- _WORK INSTRUCTION_
Please swap "Nous situer" for "Nous trouver" throughout the listing below, and reproduce its text with nothing else changed and the pictures left out.

___

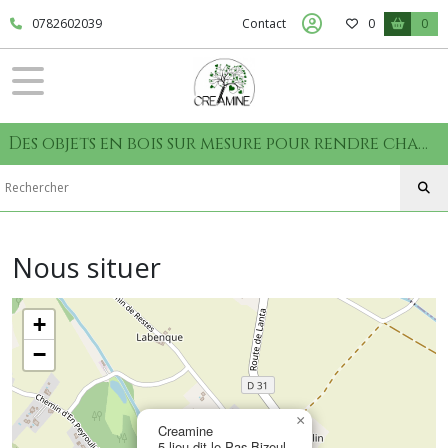
0782602039
Contact
0
0
Des objets en bois sur mesure pour rendre chaque moment unique
Nous situer
+
−
×
Creamine
5 lieu dit le Pas Bizeul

___

- _THE COMPLETED TASK_
0782602039
Contact
0
0
Des objets en bois sur mesure pour rendre chaque moment unique
Nous trouver
+
−
×
Creamine
5 lieu dit le Pas Bizeul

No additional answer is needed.